Estas disposiciones han sido objeto de numerosos comentarios y opiniones en la red; muchos de ellos, más allá de la chanza y la pulla inevitable, tienen en común el asombro y el cuestionamiento al talante coercitivo de estas normas y su incoherencia con la dimensión libertaria de la vida universitaria. Lo cual me parece certero, pero esta suerte de unanimidad crítica omite algunos hechos, que deseo subrayar, y que me parecen de una latencia intimidante: que esta normatividad se ajusta con una creencia que se está convirtiendo en constitutiva del imaginario de nuestra sociedad: el prestigio de la disciplina -y su correlativa imposición autoritaria- y la deriva conservadora que la acompaña -con el cinismo y la doblez que son tan propios de esta extendida gazmoñería-.  Son ejemplos de lo primero la celebración, cada vez más desembozada, de actos de humillación y de agresiones a la dignidad de las personas, bajo el pretexto del supuesto pragmatismo que franquea el éxito. Sí, me refiero, a las expresiones de Natalia Málaga, el choleo al menudeo, el sonsonete que descalifica al otro como perdedor y el estatuto preeminente que están alcanzando corrientes políticas cuyo ideario se basa en articular, simbólicamente, estos actos vejatorios, y promoverlos como los necesarios para conseguir el orden (sí, me refiero al fujimorismo, o al castañedismo prepotente, por mencionar los movimientos políticos más notorios). Ejemplos de lo segundo son, qué duda cabe, las cruzadas reaccionarias contra el reconocimiento de derechos sexuales y reproductivos, protagonizadas por el conservadurismo intolerante que se ha impuesto en la iglesia católica, aunque no solo en ella.

Se trata de instituir -si es que no se ha logrado ya- el control de los cuerpos (y la domesticación del impulso libertario) a través de una homogeneidad opresiva (la grey, el alumnado, la sociedad, son, así, más fácilmente contables, y escrutables). La sexualidad no le pertenece a los individuos, sino a la clerecía, que vela por la imperturbable majestad de lo recto.

La pretensión es que este “decoro vestimentario” maquinado en el atrio, goce del prestigio de lo normal y cotidiano (fácil es constatar que la mayoría defiende vehementemente normas de este tipo, como condicionantes de un aprendizaje óptimo).
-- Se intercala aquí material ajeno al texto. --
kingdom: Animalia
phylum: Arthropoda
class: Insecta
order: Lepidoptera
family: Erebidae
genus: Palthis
Nunca creo, como ahora, han estado tan emparentados el discurso militar y el católico. Huelga decir que, en el caso de Arequipa, la Universidad San Pablo ha adquirido una progresiva relevancia, que no es gratuita.
Es la concreción de una muy criolla paradoja: la libertad de elegir el sometimiento.
He ahí, en síntesis de pesadilla, lo que en este país se nos viene (si es que no está ya en nuestras más íntimas e inconfesables convicciones).